In Srdjan’s work, we solve this problem using a novel sparsity coding approach. While the full mathematical treatment of this approach can be found in Srdjan’s paper, below you can find a layman’s explanation of the underlying method.
For many signals of interest that occur in nature (e.g. music, voice), there is a lot of structure in the signal, for example the horizontal stripes you see in the diagram below. Furthermore, such signals contain a lot of redundancy and can be efficiently coded using only a few elements from a suitable dictionary. As an example: a sinusoidal wave can be described either by specifying all its time samples for the given duration, or by simply specifying its amplitude and frequency. The latter representation encodes all the time domain information in only two elements. Thus, for the sinusoidal signal, the amplitude and frequency form a ‘sparse’ representation. We exploit this sparsity and structure of the signals to help restore the damaged portions.
The first step is to recode the signal based on the structure:
- First we create a suitable dictionary for music and voice audio signals, in a domain where these signals can be represented in a sparse manner (usually, this is the spectral representation of the signal). This audio dictionary contains simple elements that when combined together can recreate the signal.
- We then iteratively look at the input (clipped) signal to we see which part of the structure best matches one of our dictionary entries. Having decided which of the dictionary entries to use, we modify our original signal by removing this part of the structure. In selecting the dictionary entries we impose the constraint mentioned above, namely that the reconstructed signals in the clipped portions must be outside the limits of the clipped signal.
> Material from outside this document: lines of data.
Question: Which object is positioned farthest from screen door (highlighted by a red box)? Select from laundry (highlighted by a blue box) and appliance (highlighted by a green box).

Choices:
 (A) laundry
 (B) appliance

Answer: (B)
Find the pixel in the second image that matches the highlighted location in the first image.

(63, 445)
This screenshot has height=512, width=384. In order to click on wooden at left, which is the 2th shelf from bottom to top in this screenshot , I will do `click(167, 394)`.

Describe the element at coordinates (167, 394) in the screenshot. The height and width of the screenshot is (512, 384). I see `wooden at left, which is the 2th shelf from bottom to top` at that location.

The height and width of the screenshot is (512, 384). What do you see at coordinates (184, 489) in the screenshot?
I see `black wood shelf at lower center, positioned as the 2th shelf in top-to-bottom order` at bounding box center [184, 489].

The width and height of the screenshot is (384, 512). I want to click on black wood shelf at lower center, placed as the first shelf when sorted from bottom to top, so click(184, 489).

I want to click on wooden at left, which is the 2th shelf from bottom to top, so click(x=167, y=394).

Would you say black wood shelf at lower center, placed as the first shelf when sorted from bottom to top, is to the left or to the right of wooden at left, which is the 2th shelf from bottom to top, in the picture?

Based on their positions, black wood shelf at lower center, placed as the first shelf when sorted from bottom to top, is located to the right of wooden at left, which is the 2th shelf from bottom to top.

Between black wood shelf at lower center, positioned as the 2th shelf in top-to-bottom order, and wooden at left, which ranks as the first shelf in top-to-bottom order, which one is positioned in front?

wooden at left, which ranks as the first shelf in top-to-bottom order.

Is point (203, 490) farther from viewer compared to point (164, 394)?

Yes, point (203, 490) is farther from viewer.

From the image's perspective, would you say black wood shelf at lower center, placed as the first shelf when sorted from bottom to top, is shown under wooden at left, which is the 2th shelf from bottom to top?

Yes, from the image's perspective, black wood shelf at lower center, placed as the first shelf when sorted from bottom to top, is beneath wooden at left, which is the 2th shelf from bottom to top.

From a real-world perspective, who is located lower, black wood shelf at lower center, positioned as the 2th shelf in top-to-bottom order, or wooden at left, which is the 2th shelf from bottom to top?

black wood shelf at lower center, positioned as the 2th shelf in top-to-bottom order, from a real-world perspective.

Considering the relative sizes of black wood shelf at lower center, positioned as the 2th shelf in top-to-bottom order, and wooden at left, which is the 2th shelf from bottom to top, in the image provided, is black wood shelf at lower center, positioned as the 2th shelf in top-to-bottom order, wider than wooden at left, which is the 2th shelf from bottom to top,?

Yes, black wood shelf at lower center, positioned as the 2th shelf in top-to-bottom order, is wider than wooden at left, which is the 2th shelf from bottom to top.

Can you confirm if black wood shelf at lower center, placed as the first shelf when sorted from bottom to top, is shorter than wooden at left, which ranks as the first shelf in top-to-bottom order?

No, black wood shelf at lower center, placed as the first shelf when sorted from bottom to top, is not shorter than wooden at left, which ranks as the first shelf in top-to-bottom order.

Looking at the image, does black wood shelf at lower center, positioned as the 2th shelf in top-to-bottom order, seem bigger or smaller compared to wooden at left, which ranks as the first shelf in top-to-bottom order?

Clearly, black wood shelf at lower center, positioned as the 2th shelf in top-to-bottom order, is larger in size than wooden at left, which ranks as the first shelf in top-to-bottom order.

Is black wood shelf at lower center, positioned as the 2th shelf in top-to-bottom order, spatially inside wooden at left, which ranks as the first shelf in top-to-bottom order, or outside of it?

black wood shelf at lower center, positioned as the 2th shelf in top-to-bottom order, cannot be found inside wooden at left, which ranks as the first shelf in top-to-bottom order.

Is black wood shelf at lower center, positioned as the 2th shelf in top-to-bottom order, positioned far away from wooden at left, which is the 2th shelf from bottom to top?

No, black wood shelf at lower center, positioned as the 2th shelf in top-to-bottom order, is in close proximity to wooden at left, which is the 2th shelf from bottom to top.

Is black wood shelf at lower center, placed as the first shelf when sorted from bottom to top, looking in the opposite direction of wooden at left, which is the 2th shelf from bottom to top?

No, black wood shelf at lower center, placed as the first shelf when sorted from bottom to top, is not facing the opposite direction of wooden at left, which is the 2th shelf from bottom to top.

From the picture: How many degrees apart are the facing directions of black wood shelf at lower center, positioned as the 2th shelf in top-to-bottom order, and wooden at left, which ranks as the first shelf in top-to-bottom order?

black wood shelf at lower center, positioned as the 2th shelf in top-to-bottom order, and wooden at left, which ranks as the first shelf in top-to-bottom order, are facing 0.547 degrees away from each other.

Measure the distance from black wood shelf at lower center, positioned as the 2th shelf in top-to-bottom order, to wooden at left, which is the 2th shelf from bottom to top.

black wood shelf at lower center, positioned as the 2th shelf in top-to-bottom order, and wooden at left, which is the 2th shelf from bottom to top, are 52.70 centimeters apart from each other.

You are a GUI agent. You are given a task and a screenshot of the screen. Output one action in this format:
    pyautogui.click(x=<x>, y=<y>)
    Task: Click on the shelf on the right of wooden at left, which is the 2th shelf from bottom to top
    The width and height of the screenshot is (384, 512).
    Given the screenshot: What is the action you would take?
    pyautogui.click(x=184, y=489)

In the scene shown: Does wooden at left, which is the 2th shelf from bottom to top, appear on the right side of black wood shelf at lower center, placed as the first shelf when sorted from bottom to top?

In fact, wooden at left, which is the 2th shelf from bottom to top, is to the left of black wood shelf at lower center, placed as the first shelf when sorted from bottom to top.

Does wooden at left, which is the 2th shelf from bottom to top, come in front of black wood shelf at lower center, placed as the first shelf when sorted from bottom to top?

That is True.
- We repeat this many times, looking for the best (constrained) matches with the signal structure and our dictionary entries, until we obtain the optimal sparse representation of our signal. A major contribution of our approach is the online determination of the optimal sparsity of the signal (i.e. the determination of the maximum number of dictionary entries used in the sparse representation). This is a non-trivial problem and has not been tackled thus far, with most state-of-the-art approaches assuming that the sparsity was known beforehand.
We compared our approach against state-of-the-art approaches (both commercial and academic) and found our algorithm to significantly outperform the competition, both on instrumental measures as well as in blind listening tests.
In the following audio files you hear the effect of the processing and the obvious improvement it brings. Three files are presented: the original signal, the clipped version (artificially created by hard limiting) and the restored version using Srdjan’s processing algorithm.
The result of this work was a paper submitted to ICASSP 2013 in Vancouver where Srdjan was invited to present his work with a poster. The paper can be downloaded via this link or: http://arxiv.org/abs/1303.1023
Srdjan is continuing his studies at Inria in Rennes where he is studying for his doctorate. We wish him all the best and look forward to following his future work.